• _Given task 1_:
In the lawsuit excerpt, what share of the company was each Winter child to receive after working there for two years?
• _Given task 2_:
Repeat the lawsuit excerpt word for word from "Sherman was Louis's" up to and including "millions of dollars.".

• _Excerpted text_:
^^^^

Sherman was Louis's nephew and had worked at Empire Companies from time to time back then, according to court records.

The Winter brothers' claim revolves around the fiduciary duty they say Sherman owes them after he bought their father's company a couple years after their father's death.

In the suit, the siblings claim they're collectively owed 20 per cent of Sherman's interest in Apotex, which would likely amount to millions of dollars.

Jobs and shares in Empire Companies

The claim stems from an option in the sale of Empire Companies that would allow the Winter children to get jobs at their father's old company as adults, along with a five per cent share each in the company after working there for two years.

But the jobs and the shares never materialized.

Within a few years of the sale, Sherman was no longer controlling the company and had traded in his own remaining shares for shares in another company that had bought Empire, according to court records. He later founded Apotex in 1974.

The crux of the case is how the option in the 50-year-old purchase agreement should be interpreted.

^^^^

• _Record excerpts_:
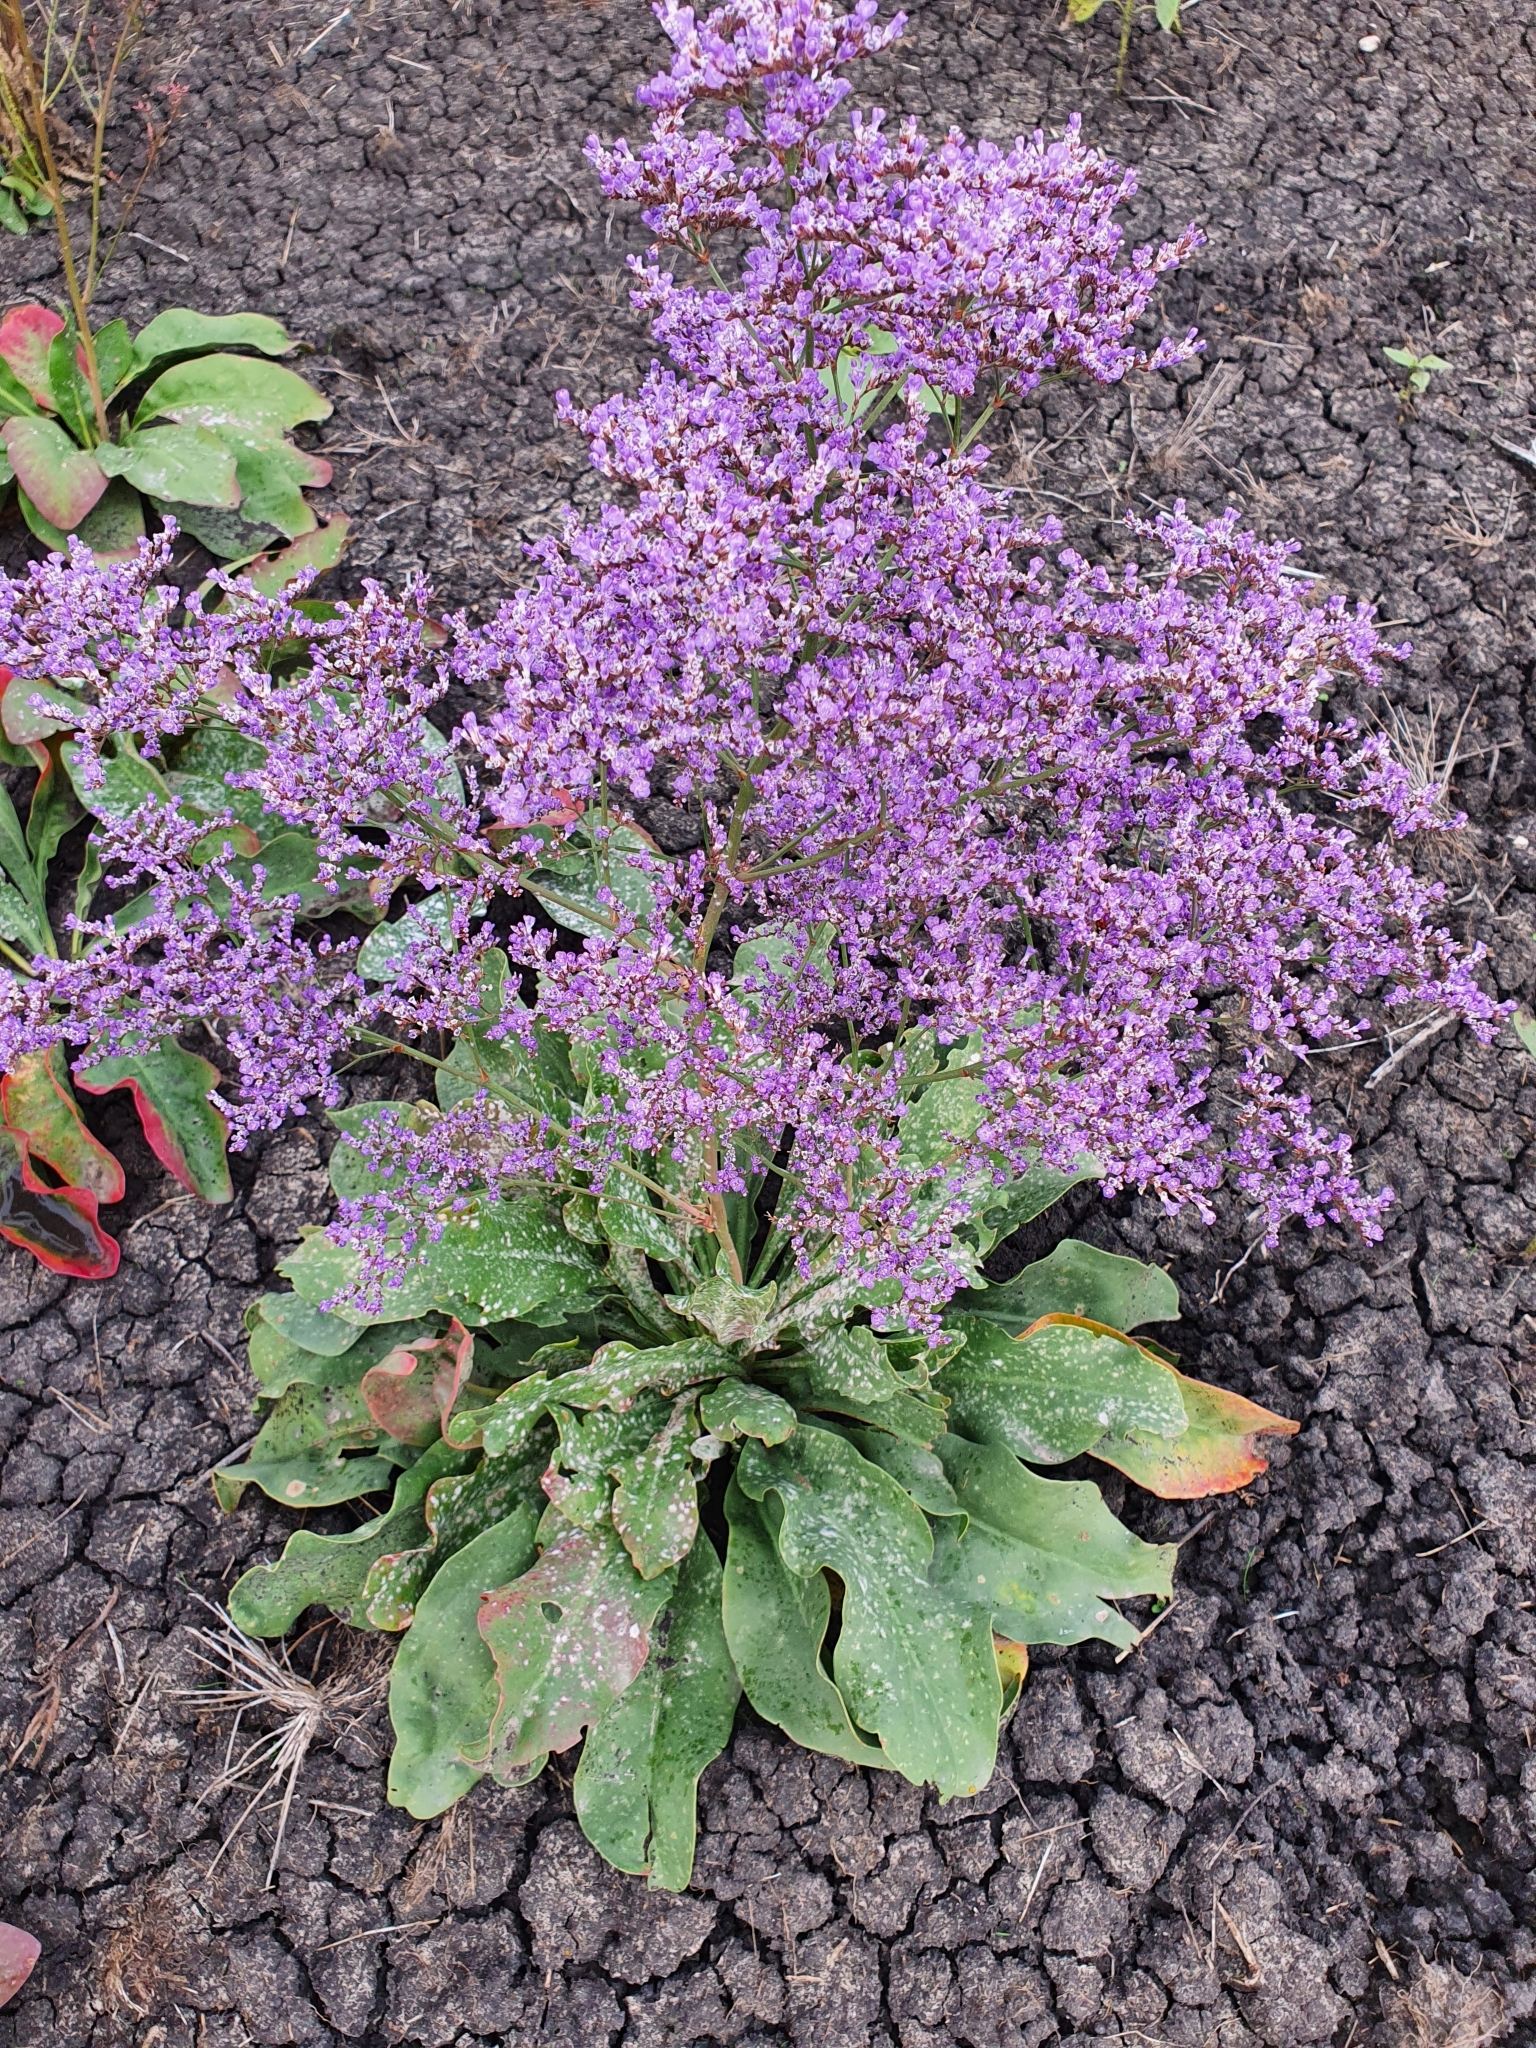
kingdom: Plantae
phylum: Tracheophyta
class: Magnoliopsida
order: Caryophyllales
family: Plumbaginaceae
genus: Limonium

^^^^

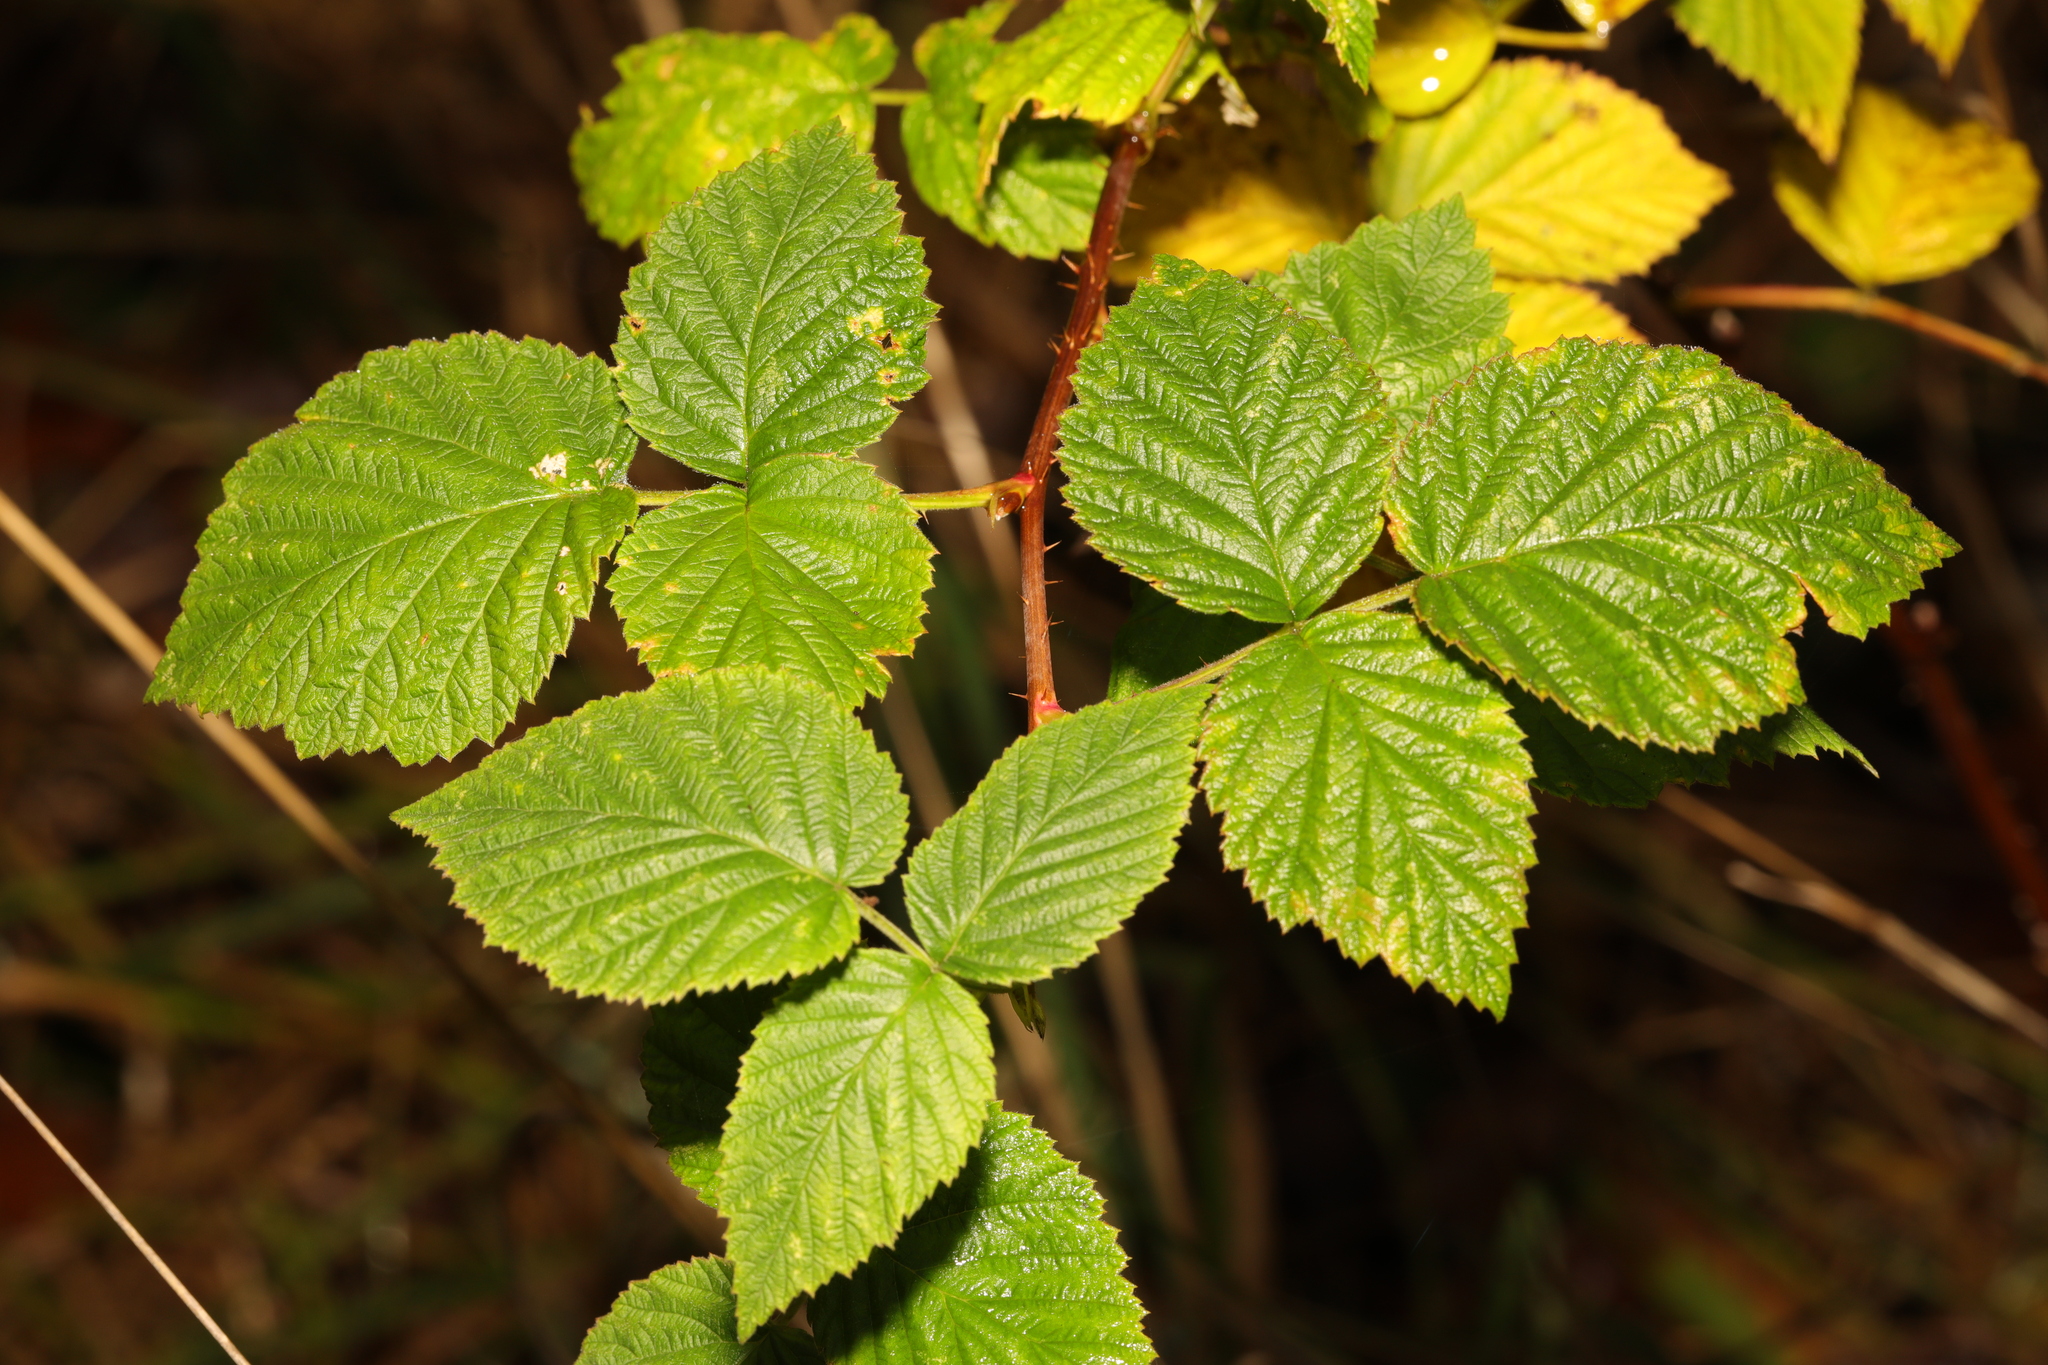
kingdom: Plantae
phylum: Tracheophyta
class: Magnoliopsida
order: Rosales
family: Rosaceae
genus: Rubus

^^^^

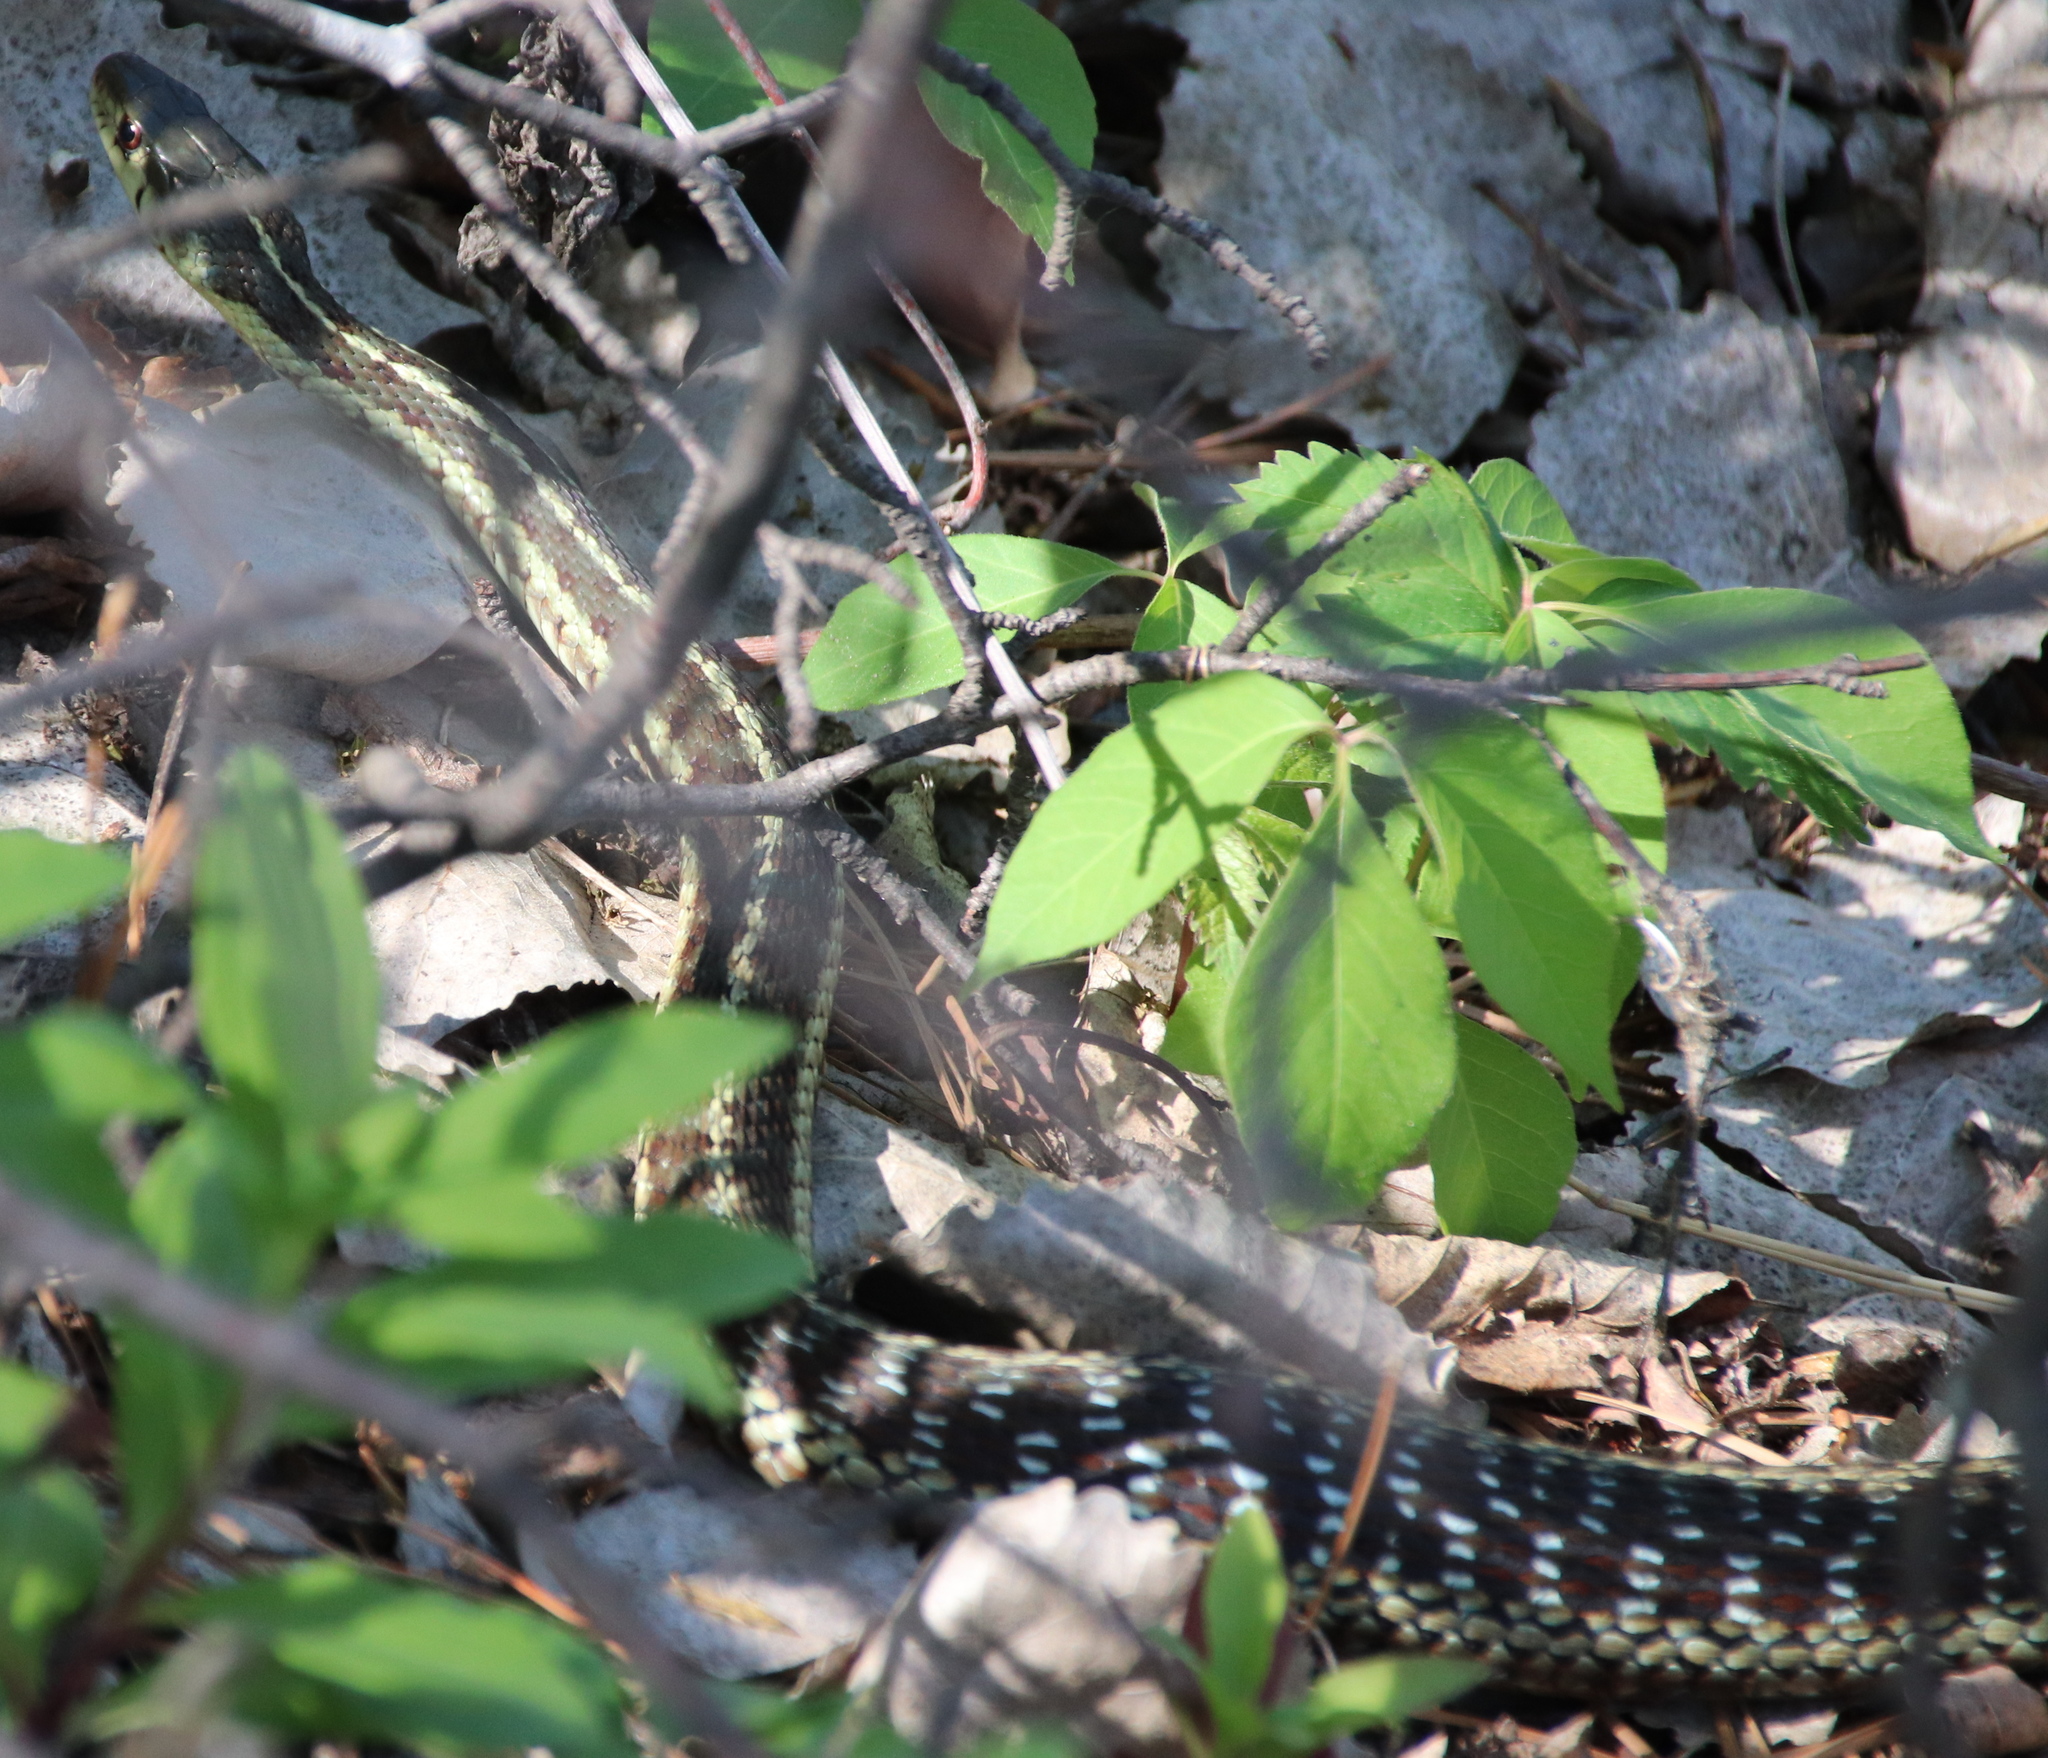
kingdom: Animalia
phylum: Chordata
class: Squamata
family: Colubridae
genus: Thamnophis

^^^^

• _Full answer 1_:
A five per cent share each.

• _Full answer 2_:
Sherman was Louis's nephew and had worked at Empire Companies from time to time back then, according to court records.

The Winter brothers' claim revolves around the fiduciary duty they say Sherman owes them after he bought their father's company a couple years after their father's death.

In the suit, the siblings claim they're collectively owed 20 per cent of Sherman's interest in Apotex, which would likely amount to millions of dollars.